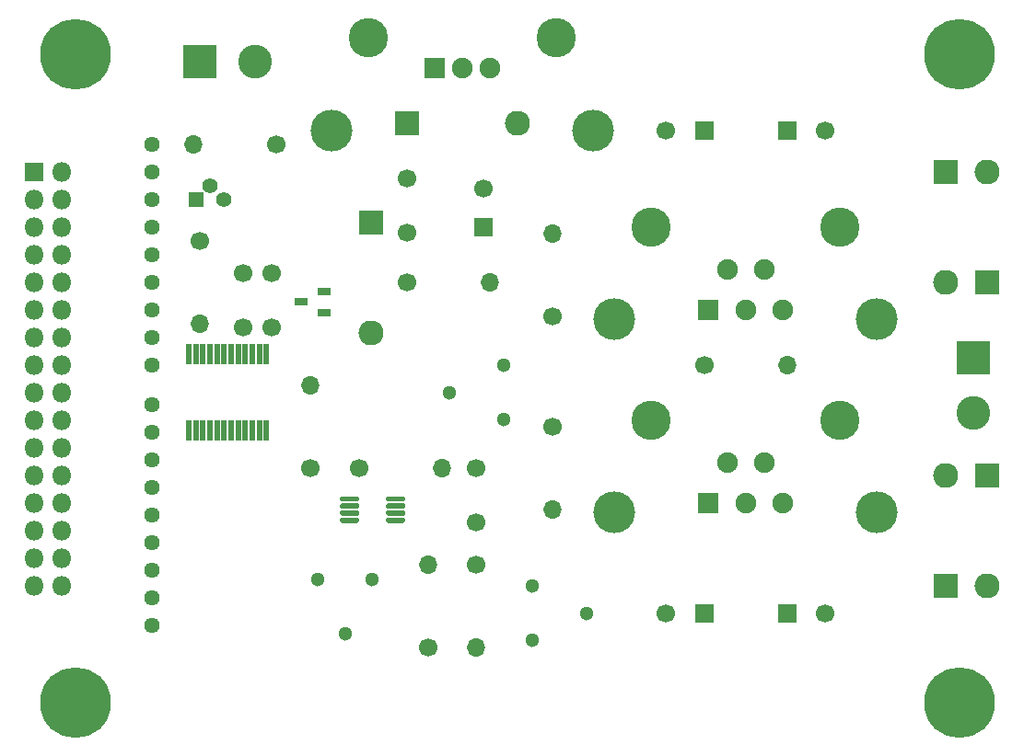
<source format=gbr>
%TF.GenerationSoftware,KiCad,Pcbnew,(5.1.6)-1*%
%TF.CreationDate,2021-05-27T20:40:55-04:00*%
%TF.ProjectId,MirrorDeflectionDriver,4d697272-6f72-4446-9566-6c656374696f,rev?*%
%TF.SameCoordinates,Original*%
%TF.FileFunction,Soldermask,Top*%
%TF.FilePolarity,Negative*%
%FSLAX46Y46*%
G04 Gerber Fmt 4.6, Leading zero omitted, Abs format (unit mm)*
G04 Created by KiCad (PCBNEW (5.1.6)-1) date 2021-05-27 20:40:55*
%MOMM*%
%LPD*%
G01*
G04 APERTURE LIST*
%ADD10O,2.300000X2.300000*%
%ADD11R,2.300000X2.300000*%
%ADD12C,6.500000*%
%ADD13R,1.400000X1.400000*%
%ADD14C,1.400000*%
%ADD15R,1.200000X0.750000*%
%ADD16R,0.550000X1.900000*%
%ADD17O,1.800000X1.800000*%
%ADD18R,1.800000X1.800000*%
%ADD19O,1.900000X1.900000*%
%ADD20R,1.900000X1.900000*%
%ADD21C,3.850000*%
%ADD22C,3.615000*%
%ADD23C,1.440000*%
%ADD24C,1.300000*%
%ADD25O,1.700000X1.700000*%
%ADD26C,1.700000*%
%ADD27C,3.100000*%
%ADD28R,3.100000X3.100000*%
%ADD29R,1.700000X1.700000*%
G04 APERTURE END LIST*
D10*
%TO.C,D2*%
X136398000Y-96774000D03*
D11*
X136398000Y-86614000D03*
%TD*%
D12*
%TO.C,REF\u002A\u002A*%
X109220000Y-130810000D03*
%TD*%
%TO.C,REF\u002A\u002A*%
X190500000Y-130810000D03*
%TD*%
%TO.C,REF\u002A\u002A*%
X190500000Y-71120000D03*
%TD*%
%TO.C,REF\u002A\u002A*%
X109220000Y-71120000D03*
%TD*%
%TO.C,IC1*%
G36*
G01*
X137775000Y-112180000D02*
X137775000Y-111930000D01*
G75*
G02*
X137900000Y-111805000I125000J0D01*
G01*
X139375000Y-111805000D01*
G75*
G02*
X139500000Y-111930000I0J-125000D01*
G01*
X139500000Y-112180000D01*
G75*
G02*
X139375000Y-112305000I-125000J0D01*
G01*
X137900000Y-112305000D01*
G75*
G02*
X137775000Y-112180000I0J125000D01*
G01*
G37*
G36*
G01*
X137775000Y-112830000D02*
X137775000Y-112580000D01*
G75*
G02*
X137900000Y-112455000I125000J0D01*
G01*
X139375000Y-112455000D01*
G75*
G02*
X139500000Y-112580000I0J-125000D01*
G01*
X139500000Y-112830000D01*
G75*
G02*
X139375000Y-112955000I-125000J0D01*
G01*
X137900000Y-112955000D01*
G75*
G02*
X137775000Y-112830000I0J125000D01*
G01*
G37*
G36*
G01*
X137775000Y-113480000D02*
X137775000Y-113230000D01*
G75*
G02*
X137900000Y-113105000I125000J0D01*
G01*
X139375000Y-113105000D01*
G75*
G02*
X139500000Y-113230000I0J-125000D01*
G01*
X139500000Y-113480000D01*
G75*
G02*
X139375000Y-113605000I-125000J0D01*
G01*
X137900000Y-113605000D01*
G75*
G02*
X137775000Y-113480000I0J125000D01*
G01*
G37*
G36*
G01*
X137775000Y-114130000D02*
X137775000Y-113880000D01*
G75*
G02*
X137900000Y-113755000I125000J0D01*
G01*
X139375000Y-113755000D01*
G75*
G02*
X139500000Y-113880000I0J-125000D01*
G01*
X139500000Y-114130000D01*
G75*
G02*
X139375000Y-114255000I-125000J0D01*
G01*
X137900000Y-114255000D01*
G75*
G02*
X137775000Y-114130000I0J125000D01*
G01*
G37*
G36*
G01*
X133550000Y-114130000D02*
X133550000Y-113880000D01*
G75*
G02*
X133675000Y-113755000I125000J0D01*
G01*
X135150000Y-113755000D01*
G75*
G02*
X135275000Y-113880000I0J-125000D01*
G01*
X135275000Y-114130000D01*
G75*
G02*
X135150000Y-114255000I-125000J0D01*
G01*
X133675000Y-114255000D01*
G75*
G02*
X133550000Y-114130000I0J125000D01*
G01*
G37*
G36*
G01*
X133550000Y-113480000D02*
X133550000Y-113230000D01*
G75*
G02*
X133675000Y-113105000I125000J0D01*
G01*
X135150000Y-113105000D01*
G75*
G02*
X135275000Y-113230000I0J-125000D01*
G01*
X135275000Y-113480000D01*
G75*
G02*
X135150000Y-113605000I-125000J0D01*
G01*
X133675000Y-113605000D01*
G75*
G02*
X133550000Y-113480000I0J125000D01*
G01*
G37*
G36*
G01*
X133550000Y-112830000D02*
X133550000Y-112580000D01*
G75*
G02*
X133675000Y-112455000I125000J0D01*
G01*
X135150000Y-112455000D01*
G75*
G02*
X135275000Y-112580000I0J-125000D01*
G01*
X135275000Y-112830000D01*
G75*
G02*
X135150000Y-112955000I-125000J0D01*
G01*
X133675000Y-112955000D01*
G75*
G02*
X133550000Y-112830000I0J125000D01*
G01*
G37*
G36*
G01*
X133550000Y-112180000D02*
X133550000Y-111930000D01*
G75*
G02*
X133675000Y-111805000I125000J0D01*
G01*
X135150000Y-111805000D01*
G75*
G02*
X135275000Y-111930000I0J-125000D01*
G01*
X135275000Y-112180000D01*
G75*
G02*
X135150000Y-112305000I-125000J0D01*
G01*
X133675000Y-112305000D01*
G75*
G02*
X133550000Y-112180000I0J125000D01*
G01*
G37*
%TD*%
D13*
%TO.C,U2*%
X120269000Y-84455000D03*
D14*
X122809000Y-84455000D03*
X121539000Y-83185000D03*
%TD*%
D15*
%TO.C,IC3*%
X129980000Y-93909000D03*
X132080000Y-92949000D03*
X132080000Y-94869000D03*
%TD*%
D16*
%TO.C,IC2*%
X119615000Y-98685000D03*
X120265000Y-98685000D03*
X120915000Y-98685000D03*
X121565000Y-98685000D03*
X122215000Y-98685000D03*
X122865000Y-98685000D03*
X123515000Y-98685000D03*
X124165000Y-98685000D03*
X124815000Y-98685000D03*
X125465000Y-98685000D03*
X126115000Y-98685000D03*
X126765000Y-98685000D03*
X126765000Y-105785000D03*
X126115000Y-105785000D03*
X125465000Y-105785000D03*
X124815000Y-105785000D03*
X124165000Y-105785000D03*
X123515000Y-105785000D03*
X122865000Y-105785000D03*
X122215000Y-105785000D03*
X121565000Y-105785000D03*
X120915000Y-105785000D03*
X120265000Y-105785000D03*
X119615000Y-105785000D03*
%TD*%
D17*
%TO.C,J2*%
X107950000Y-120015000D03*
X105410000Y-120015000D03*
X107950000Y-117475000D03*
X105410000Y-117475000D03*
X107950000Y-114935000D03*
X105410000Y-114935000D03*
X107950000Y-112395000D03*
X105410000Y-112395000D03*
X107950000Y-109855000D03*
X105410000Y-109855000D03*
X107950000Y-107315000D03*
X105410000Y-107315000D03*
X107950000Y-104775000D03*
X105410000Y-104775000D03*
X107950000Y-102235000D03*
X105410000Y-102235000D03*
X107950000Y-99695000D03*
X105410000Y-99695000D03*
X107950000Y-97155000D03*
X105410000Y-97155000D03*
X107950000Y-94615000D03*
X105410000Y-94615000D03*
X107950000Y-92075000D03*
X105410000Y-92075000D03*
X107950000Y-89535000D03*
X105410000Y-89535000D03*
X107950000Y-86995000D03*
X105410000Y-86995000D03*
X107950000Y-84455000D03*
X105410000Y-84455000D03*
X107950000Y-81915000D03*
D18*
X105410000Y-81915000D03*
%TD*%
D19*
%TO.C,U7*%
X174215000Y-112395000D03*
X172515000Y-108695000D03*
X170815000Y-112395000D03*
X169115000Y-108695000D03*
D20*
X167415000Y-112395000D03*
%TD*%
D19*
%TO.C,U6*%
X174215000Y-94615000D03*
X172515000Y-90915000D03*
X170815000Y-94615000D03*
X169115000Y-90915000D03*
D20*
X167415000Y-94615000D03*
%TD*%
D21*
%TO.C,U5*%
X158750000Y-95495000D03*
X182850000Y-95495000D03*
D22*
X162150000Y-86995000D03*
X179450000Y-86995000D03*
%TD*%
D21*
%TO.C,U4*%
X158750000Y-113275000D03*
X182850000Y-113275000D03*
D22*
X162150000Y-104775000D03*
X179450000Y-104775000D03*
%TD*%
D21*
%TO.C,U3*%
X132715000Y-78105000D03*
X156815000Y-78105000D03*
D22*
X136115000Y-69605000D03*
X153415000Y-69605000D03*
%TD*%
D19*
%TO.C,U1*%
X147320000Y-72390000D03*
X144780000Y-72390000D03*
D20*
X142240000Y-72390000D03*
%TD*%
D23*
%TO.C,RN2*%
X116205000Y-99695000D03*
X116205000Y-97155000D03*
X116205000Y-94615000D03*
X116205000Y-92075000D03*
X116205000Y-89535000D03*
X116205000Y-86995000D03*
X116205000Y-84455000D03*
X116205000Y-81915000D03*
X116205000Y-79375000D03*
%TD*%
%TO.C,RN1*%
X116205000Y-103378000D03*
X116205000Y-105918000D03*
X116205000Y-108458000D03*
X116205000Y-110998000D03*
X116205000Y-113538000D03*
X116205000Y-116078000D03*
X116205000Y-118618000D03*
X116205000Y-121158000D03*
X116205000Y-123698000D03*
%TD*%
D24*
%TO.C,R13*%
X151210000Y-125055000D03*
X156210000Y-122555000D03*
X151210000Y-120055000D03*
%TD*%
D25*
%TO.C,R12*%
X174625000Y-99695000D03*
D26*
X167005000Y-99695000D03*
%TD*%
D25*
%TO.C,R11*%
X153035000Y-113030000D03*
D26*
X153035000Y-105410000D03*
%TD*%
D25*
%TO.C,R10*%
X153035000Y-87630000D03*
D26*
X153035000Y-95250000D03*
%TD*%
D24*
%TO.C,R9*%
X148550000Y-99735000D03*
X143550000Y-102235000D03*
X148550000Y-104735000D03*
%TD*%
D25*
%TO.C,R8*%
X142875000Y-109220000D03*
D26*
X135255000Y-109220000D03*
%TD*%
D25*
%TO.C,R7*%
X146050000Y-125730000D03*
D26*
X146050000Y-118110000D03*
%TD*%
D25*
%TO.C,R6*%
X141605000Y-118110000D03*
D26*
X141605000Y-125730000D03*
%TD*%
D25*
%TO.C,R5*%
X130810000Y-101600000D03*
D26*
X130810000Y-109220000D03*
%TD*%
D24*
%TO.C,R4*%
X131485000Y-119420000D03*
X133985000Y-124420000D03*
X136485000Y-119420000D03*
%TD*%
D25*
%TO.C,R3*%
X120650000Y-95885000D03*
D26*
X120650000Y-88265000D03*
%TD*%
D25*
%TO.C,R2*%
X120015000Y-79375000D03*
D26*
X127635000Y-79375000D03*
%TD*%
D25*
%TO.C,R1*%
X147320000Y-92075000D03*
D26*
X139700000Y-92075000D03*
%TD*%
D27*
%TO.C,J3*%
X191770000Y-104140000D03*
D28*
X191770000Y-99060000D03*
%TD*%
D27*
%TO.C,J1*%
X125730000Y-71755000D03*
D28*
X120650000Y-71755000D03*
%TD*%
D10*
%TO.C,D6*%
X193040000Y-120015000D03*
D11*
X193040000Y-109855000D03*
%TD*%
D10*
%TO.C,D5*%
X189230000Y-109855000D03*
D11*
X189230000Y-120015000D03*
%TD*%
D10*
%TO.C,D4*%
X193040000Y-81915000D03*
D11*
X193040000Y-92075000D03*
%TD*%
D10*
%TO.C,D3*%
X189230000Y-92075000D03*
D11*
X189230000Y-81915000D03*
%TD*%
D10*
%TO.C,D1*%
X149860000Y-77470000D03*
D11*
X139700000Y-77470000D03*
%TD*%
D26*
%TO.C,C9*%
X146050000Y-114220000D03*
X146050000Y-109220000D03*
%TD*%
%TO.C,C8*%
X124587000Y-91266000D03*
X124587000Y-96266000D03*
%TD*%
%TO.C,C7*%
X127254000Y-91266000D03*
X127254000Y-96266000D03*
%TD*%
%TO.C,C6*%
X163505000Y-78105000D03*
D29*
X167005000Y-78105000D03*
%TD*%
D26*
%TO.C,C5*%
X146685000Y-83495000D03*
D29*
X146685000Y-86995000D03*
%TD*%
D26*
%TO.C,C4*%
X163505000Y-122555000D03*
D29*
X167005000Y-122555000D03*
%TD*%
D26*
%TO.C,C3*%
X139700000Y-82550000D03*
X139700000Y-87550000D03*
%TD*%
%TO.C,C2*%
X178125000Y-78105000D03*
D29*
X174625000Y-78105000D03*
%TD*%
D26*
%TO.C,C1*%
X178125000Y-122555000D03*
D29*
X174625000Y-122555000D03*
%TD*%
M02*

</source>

==

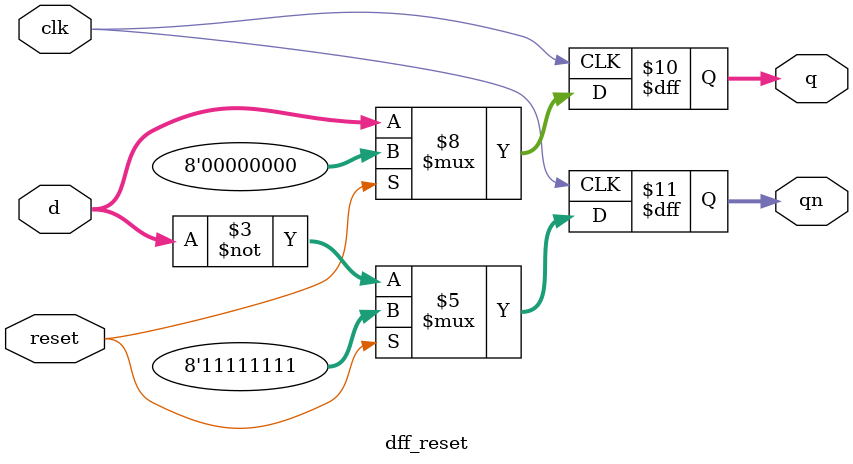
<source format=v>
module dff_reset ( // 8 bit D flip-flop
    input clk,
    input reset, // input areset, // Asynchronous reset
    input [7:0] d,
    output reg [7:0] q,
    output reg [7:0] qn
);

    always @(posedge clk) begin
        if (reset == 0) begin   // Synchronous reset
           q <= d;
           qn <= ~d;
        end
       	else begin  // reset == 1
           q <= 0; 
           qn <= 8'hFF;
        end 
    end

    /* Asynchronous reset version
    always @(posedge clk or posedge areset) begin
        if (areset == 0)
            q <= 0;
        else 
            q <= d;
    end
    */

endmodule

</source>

▶ _Requirement_
In the material above, locate the line containing "X153415000Y-69605000D03*" and the line containing "X116205000Y-89535000D03*". Transcribe exactly those two lines and every line between them, and nothing more.

▶ _Result of this task_
X153415000Y-69605000D03*
%TD*%
D19*
%TO.C,U1*%
X147320000Y-72390000D03*
X144780000Y-72390000D03*
D20*
X142240000Y-72390000D03*
%TD*%
D23*
%TO.C,RN2*%
X116205000Y-99695000D03*
X116205000Y-97155000D03*
X116205000Y-94615000D03*
X116205000Y-92075000D03*
X116205000Y-89535000D03*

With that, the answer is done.